→ Passage provided:
⁂
In FIG. 23 there is shown a photographic assembly of use in the present invention which comprises two separate components. The first component consists only of a separate supercoat 5. The other component comprises a transparent photobase 1 having coated thereon in order a bleachable image dye layer 2, a white reflecting layer 3 and a silver halide layer 4. Between the supercoat layer 5 and the silver halide layer 4 is shown a pod 6 which contains a preformed bleach-developer compound.
The assembly of FIG. 23 is of use in a self-processing camera of the type known per se. In operation the assembly with the supercoat layer 5 in close contact with the silver halide emulsion layer 4 is imagewise exposed in a camera. Preferably the pod 6 is present in the assembly with its outlet between two edges of the supercoat and silver halide layers but is so positioned that close optical contact between these two layers is not impaired.
After exposure the assembly is led through a pair of driven rollers which rupture the pod 6 and cause the processing fluid contained therein to spread evenly between the supercoat layer 5 and this silver halide layer 4. The preformed bleach-developer compound then diffuses into the silver halide layer and develops the latent image therein in the latent image areas. In the non-latent image areas it diffuses in a counter-imagewise manner through the white reflecting layer 3 and into the dye(s)+gelatin layer 2 where it bleaches the bleachable layer to form a dye image. The image can then be viewed by reflection through the photobase 1.
In FIG. 24 there is shown a photographic assembly of use in the present invention which also comprises two separate components. The first component consists of a supercoat 8 which has coated thereon a layer 7 which consists of powdered zinc in a gelatin binder. The other component comprises a transparent photobase 1 having coated thereon in order a bleachable image dye layer 2, a white reflecting layer 3, a silver halide layer 4 and a supercoat layer 5. Between the supercoat layer 5 and the zinc layer 7 is shown a pod 6 which contains an unreduced bleach-developer compound.
The assembly of FIG. 24 is also of use in a self-processing camera of the type known per se. In operation the assembly with the zinc layer 7 in close contact with the supercoat layer 5 is imagewise exposed in a camera. Preferably the pod 6 is present in the assembly with its outlet between two edges of the supercoat and zinc layers but is so positioned that close optical contact between these two layers is not impaired.
⁂
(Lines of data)
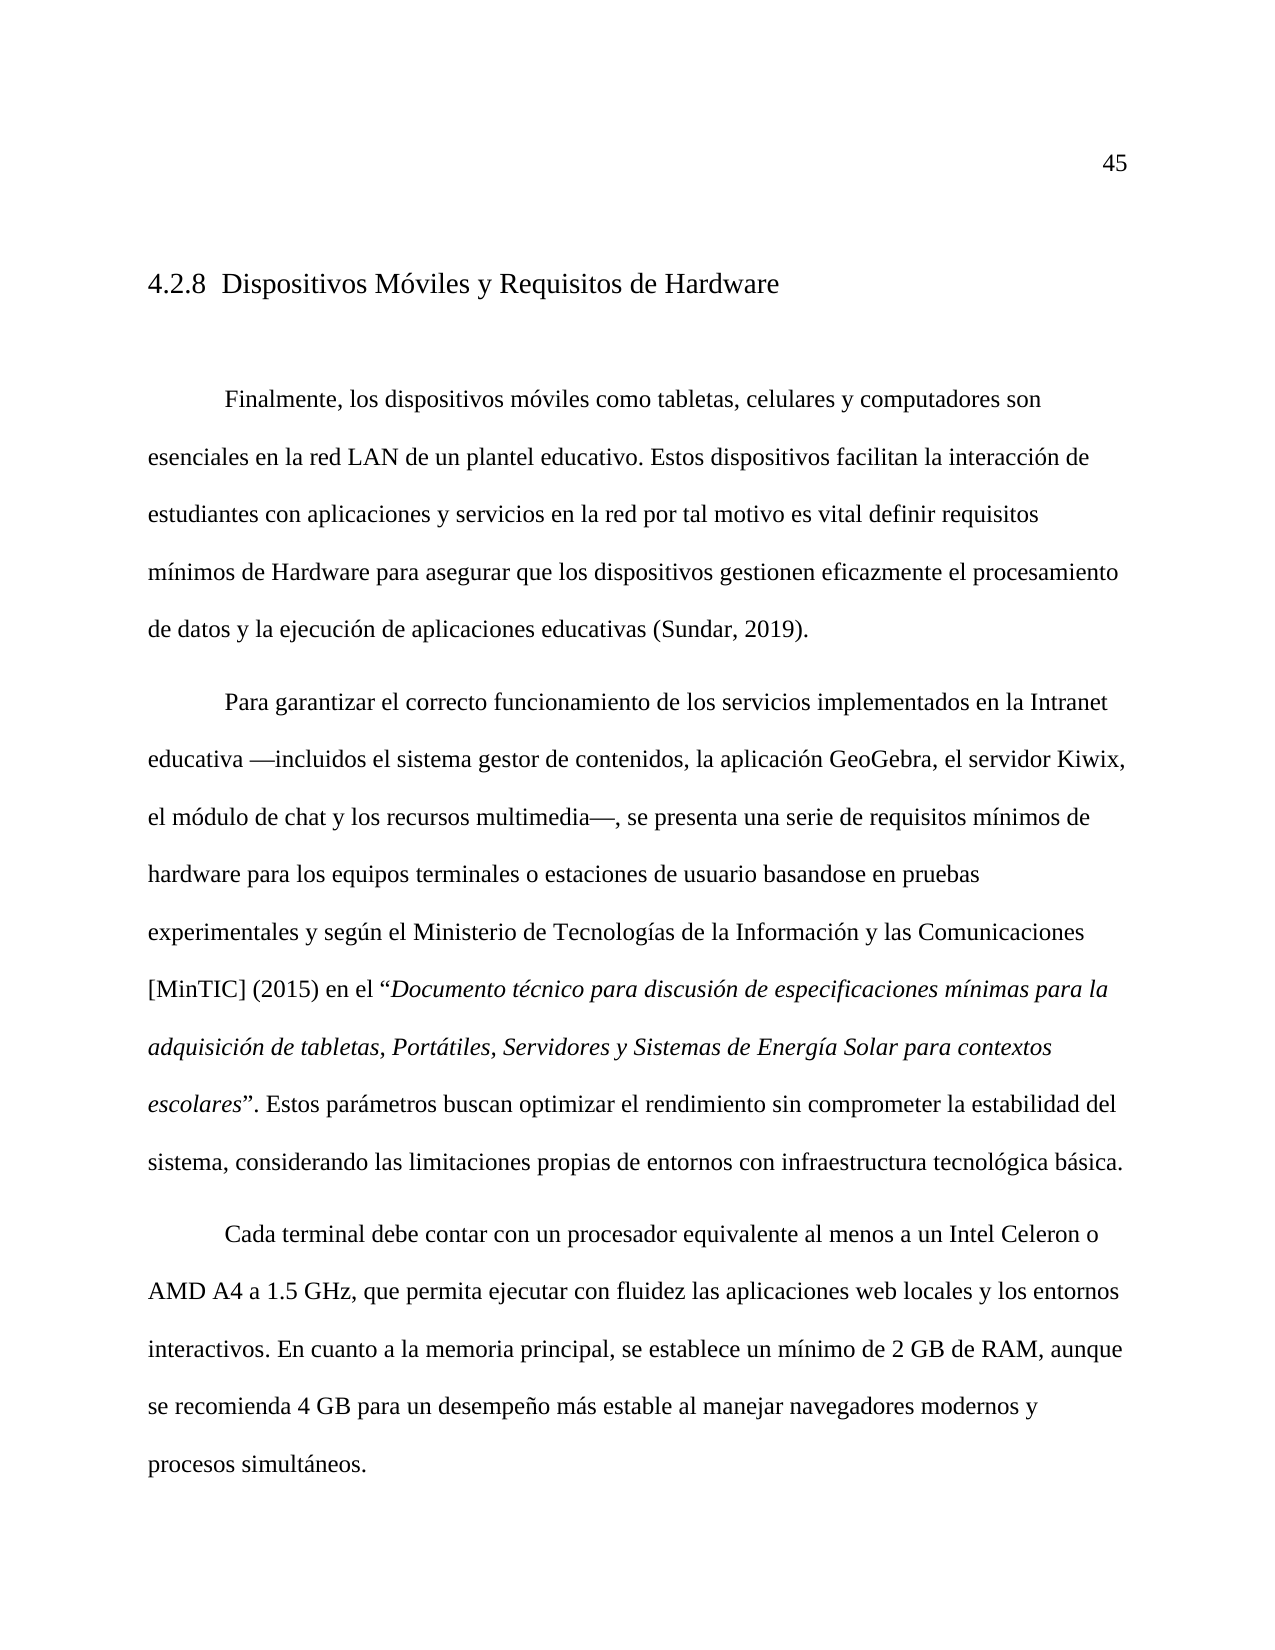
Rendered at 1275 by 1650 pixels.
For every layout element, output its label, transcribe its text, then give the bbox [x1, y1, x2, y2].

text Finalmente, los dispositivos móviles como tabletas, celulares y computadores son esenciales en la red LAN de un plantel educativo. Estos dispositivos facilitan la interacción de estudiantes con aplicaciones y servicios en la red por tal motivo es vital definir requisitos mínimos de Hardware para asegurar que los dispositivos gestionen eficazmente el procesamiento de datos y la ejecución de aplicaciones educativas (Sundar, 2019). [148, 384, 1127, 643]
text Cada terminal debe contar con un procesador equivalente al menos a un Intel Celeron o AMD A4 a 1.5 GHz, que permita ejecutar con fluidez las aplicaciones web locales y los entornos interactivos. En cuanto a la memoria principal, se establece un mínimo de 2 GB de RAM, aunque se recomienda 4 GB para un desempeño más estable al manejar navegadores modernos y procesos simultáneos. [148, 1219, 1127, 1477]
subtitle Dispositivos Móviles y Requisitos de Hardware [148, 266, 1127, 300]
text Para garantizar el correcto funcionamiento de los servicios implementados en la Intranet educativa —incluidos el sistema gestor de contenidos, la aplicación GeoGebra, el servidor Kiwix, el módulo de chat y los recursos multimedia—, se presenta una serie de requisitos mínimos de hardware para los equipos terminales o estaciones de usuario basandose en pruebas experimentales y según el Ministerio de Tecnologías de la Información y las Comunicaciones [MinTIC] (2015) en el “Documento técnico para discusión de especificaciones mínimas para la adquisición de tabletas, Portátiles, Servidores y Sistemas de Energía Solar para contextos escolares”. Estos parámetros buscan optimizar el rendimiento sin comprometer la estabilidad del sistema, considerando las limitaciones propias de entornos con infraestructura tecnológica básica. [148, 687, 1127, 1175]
⁂
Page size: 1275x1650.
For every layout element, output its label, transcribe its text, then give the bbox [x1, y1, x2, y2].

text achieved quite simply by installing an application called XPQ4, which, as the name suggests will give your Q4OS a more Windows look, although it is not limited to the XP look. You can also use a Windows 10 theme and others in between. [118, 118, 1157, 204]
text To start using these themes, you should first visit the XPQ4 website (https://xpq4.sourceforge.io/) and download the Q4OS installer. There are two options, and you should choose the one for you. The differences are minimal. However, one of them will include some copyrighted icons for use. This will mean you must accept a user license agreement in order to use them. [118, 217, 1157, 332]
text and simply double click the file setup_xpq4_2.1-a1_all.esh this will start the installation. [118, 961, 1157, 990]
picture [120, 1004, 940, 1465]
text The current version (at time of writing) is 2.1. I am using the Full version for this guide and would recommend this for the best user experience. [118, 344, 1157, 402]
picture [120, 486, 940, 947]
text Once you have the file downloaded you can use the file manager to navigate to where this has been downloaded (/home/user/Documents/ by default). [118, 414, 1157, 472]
⁂
→ Given instruction 1: In the photographic assembly passage, what does the pod 6 shown in FIG. 23 contain?
→ Given instruction 2: Retype the listing lines between the line holding "Rendered at 1275 by 1650 pixels." and the line holding "text Finalmente, los", inclusive.

→ Correct answer 1: A preformed bleach-developer compound.

→ Correct answer 2:
Rendered at 1275 by 1650 pixels.
For every layout element, output its label, transcribe its text, then give the bbox [x1, y1, x2, y2].

text Finalmente, los dispositivos móviles como tabletas, celulares y computadores son esenciales en la red LAN de un plantel educativo. Estos dispositivos facilitan la interacción de estudiantes con aplicaciones y servicios en la red por tal motivo es vital definir requisitos mínimos de Hardware para asegurar que los dispositivos gestionen eficazmente el procesamiento de datos y la ejecución de aplicaciones educativas (Sundar, 2019). [148, 384, 1127, 643]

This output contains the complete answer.